▸ PASSAGE SHOWN:
>>>>>

Maggi Hambling’s on-going love affair with the sea makes a big splash at the National Gallery in London this month with the unveiling of a new series of paintings created after a storm at Southwold. Andrew Clarke gained a sneak preview at her Suffolk studio

Great British Life: Wall of Water by Maggi HamblingWall of Water by Maggi Hambling (Image: Archant)

For more than a decade, Suffolk artist Maggi Hambling has been exploring Suffolk’s relationship with the sea.

Her paintings that capture the tempestuous sea have been created as a result of early morning walks along the shingle and cliff tops between Aldeburgh and Southwold. It is her quiet time – time to be alone with her thoughts and to marvel at the ever-changing nature of the sea, as waves continue to chew away at our coastline and smash against protective concrete walls.

Having displayed her paintings at The Hermitage in St Petersberg last year, this month Maggi is unveiling a new series of six-foot paintings, entitled Walls of Water, at The National Gallery in Trafalgar Square.

Maggi gave me a sneak preview of the eight paintings in her north Suffolk studio along with a ninth, slightly smaller painting, dedicated to the singer Amy Winehouse. “These pictures have never been seen before. They are entirely new. This is my first London exhibition for four years.”

Great British Life: Wall of Water - Amy WinehouseWall of Water - Amy Winehouse (Image: Archant)

She has also recently held large scale exhibitions at the Fitzwilliam Musuem in Cambridge and at Salford Quays as part of a Lowry landscape retrospective, but she hasn’t had a large London show for the best part of a decade.

<<<<<

Excerpts from a dataset
>>>>>

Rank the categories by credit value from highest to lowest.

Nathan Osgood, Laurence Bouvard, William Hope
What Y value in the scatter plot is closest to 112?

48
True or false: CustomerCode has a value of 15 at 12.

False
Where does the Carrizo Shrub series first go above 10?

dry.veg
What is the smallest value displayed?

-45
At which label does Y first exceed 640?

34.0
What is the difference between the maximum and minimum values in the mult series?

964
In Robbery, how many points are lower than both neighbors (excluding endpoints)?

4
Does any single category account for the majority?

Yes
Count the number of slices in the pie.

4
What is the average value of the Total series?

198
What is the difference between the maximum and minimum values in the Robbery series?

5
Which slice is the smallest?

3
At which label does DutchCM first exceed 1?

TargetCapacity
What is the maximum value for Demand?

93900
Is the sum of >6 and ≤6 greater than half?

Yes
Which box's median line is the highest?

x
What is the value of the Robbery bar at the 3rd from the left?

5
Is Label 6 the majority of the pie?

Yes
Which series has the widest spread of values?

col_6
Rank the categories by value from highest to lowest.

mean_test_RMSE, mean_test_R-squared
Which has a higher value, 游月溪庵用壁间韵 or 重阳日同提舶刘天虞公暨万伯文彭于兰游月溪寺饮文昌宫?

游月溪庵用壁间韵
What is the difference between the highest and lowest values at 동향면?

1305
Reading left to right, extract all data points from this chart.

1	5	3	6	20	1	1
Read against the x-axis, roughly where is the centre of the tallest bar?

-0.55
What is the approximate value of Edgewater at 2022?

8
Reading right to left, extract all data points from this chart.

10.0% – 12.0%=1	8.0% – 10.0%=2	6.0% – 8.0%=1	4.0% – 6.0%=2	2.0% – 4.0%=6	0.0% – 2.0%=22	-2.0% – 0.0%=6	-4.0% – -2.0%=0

<<<<<

▸ ACTIONS TO TAKE:
1. Transcribe the part of the article on Maggi Hambling's sea paintings that begins at the words "Her paintings that" and stops after the words "in Trafalgar Square.".
2. Pick up the article on Maggi Hambling's sea paintings after its last sentence and carry it further.
These records are drawn from a separate source.

▸ ANSWERS FOR THE EXERCISE:
1.
Her paintings that capture the tempestuous sea have been created as a result of early morning walks along the shingle and cliff tops between Aldeburgh and Southwold. It is her quiet time – time to be alone with her thoughts and to marvel at the ever-changing nature of the sea, as waves continue to chew away at our coastline and smash against protective concrete walls.

Having displayed her paintings at The Hermitage in St Petersberg last year, this month Maggi is unveiling a new series of six-foot paintings, entitled Walls of Water, at The National Gallery in Trafalgar Square.

2.
“I started work on them towards the end of 2010. They were inspired by alarmingly, unnervingly high waves crashing against the sea wall at Southwold. There was nature pounding at our defences. It was as if it was dissolving the seawall. It was nature at its most primeval attacking this quiet Suffolk community.

“That’s why they were called Wall of Water because they are quite literally a terrifying wall of water coming towards you and there’s the double meaning that they are created when they strike this physical concrete wall – it’s nature coming into conflict with us.”

She said that because she hadn’t shown in London for so long, she wanted to make a statement with the new show. “I have been working away here in Suffolk since then, putting together a show which explains and demonstrates what I have been doing.

“The reason I am so excited about this show is that I feel so many things have come together. They combine influences from the sunrise paintings of the ‘80s, the sea paintings which began in 2002 and the laugh paintings of the 1990s and all these various influences have come together in these Walls of Water paintings.

“With my sea paintings you can see all sorts of things in them. People ask: ‘Did you mean to put so and so in there?’ I love it that people see all sorts of things in the water. Of course it’s all sub-conscious. I paint what I see and what I feel.”

Maggi said the purpose of these works was to capture the power of the sea as the waves were forced upwards in what appears to be an explosion of water.

From a viewer’s perspective, although these vast canvases contain a still image, the movement Maggi has generated with the oil paint has produced a painting that appears to be animated. You almost feel the spray flying out of the painting, and the water washing over the concrete wall depicted at the foot of the canvas and out over the studio floor.

Movement, activity and colour combine to bring these paintings alive. It is as if you are also out in that storm, witnessing the elemental power that nature can summon when she wishes.

“I believe that you can make things move in oils in way that you can’t do in photography. Photography is a moment in time, but a painting captures something which you can feel yourself getting caught up in.”